When Sandra Cisneros stepped onto the main stage at the L.A. Times Festival of Books on Saturday afternoon, she greeted the audience in Spanish first, with a microphone in one hand and a violet hand fan in the other.
“Gracias a todos! Bienvenidos!”
For the monolingual, she translated it to: “Hello, thank you to all and welcome! And get with the program. It’s the new millennium. You need to learn more than one language. Any other language will do, but in this part of the world it’s very good to have Spanish.”
Cisneros, the writer who’s built a home in the canon of contemporary American literature and in the imaginations of readers, spoke with Times staff writer Esmeralda Bermudez on USC’s campus.
She made her literary debut in 1980 with the poetry chapbook “Bad Boys.” Four years later, she published “The House on Mango Street,” a coming-of-age novel about a teenage Mexican American girl in Chicago. The novel, translated into more than 20 languages, has sold millions of copies.
Some of her other books include a short-story collection, “Woman Hollering Creek,” the novel “Caramelo,” a picture book called “Have You Seen Marie?” and the memoir “A House of My Own: Stories from My Life.”
The 64-year-old, who said she feels she is in the strongest period of her life, has racked up multiple prestigious awards and fellowships. Her most recent accolade is the 2019 International PEN/Nabokov Award for Achievement in International Literature.
During Saturday’s conversation, Cisneros discussed past work as well as her latest publication “Puro Amor,” a bilingual chapbook, illustrated with Cisneros’ original line drawings. The short story is based on Frida Kahlo and Diego Rivera with characters named “Mister and Missus Rivera,” who live in “la casa azul” (the blue house) with macaws, monkeys, iguanas and hairless dogs. The chapbook is an imaginative look into their daily life and the pure love of their pets.

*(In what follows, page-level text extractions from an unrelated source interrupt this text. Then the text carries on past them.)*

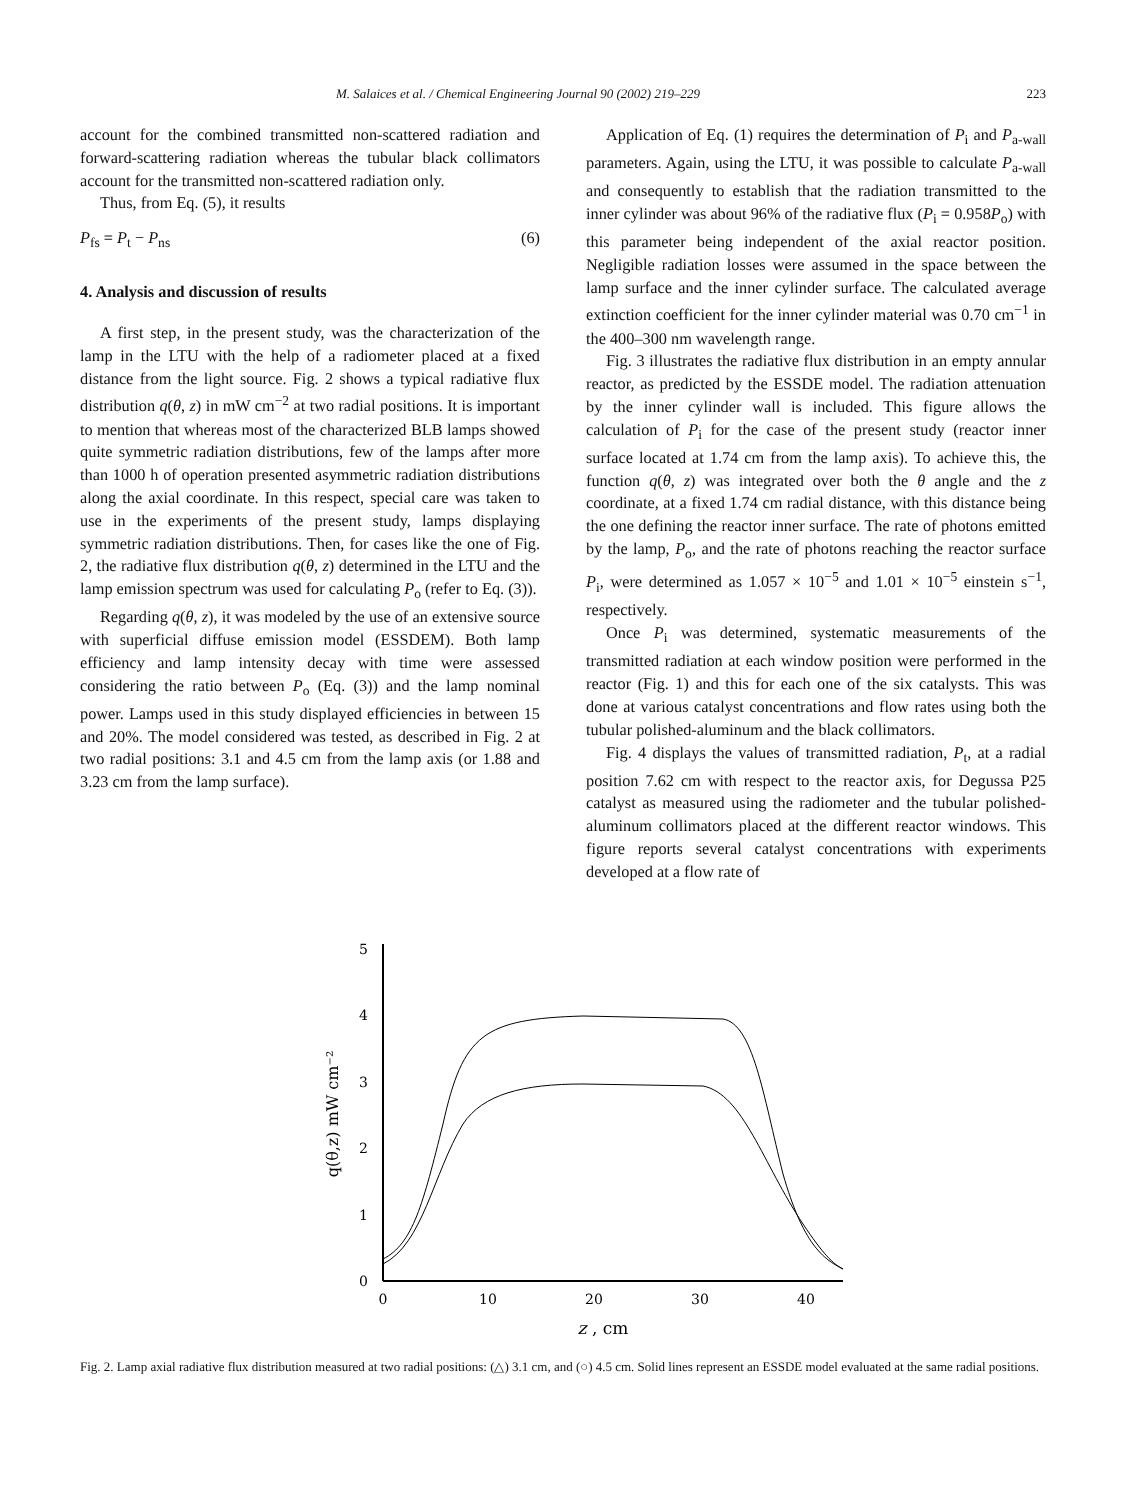M. Salaices et al. / Chemical Engineering Journal 90 (2002) 219–229 223
account for the combined transmitted non-scattered radiation and forward-scattering radiation whereas the tubular black collimators account for the transmitted non-scattered radiation only.
Thus, from Eq. (5), it results
P<sub>fs</sub> = P<sub>t</sub> − P<sub>ns</sub> (6)
4. Analysis and discussion of results
A first step, in the present study, was the characterization of the lamp in the LTU with the help of a radiometer placed at a fixed distance from the light source. Fig. 2 shows a typical radiative flux distribution q(θ, z) in mW cm<sup>−2</sup> at two radial positions. It is important to mention that whereas most of the characterized BLB lamps showed quite symmetric radiation distributions, few of the lamps after more than 1000 h of operation presented asymmetric radiation distributions along the axial coordinate. In this respect, special care was taken to use in the experiments of the present study, lamps displaying symmetric radiation distributions. Then, for cases like the one of Fig. 2, the radiative flux distribution q(θ, z) determined in the LTU and the lamp emission spectrum was used for calculating P<sub>o</sub> (refer to Eq. (3)).
Regarding q(θ, z), it was modeled by the use of an extensive source with superficial diffuse emission model (ESSDEM). Both lamp efficiency and lamp intensity decay with time were assessed considering the ratio between P<sub>o</sub> (Eq. (3)) and the lamp nominal power. Lamps used in this study displayed efficiencies in between 15 and 20%. The model considered was tested, as described in Fig. 2 at two radial positions: 3.1 and 4.5 cm from the lamp axis (or 1.88 and 3.23 cm from the lamp surface).
Application of Eq. (1) requires the determination of P<sub>i</sub> and P<sub>a-wall</sub> parameters. Again, using the LTU, it was possible to calculate P<sub>a-wall</sub> and consequently to establish that the radiation transmitted to the inner cylinder was about 96% of the radiative flux (P<sub>i</sub> = 0.958P<sub>o</sub>) with this parameter being independent of the axial reactor position. Negligible radiation losses were assumed in the space between the lamp surface and the inner cylinder surface. The calculated average extinction coefficient for the inner cylinder material was 0.70 cm<sup>−1</sup> in the 400–300 nm wavelength range.
Fig. 3 illustrates the radiative flux distribution in an empty annular reactor, as predicted by the ESSDE model. The radiation attenuation by the inner cylinder wall is included. This figure allows the calculation of P<sub>i</sub> for the case of the present study (reactor inner surface located at 1.74 cm from the lamp axis). To achieve this, the function q(θ, z) was integrated over both the θ angle and the z coordinate, at a fixed 1.74 cm radial distance, with this distance being the one defining the reactor inner surface. The rate of photons emitted by the lamp, P<sub>o</sub>, and the rate of photons reaching the reactor surface P<sub>i</sub>, were determined as 1.057 × 10<sup>−5</sup> and 1.01 × 10<sup>−5</sup> einstein s<sup>−1</sup>, respectively.
Once P<sub>i</sub> was determined, systematic measurements of the transmitted radiation at each window position were performed in the reactor (Fig. 1) and this for each one of the six catalysts. This was done at various catalyst concentrations and flow rates using both the tubular polished-aluminum and the black collimators.
Fig. 4 displays the values of transmitted radiation, P<sub>t</sub>, at a radial position 7.62 cm with respect to the reactor axis, for Degussa P25 catalyst as measured using the radiometer and the tubular polished-aluminum collimators placed at the different reactor windows. This figure reports several catalyst concentrations with experiments developed at a flow rate of
0
1
2
3
4
5
0
10
20
30
40
z , cm
q(θ,z) mW cm⁻²
Fig. 2. Lamp axial radiative flux distribution measured at two radial positions: (△) 3.1 cm, and (○) 4.5 cm. Solid lines represent an ESSDE model evaluated at the same radial positions.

Like Missus Rivera, Cisneros also feels strongly about her dog.
“Things of the spirit — trees, clouds, dogs, cats — they would nurture me much better than the men who saw me as a sexual object, who destroyed a part of me. It took me a long time to heal and become aware,” Cisneros said.
Elena Poniatowska, an author whom Cisneros calls the Mexican grand dame of letters and her mentor, influenced her choice to center the book on Kahlo. In a lecture, Poniatowska pointed out many noteworthy women who are rarely known.
“There is a whole generation [of women] post revolution. Frida was one of many wild, brave, artistic women,” Cisneros said.
During the audience Q&A portion, a high school sophomore asked Cisneros how her work is necessary and relevant to women today.
“Women in 1920s and ’30s Mexico were much more outrageous than women are now. We need to read and find our women’s history, our Latina history,” Cisneros said. “If we knew our history, we would be very empowered. I try in the work that I do to shed a light on historical figures and people that I’m interested in.”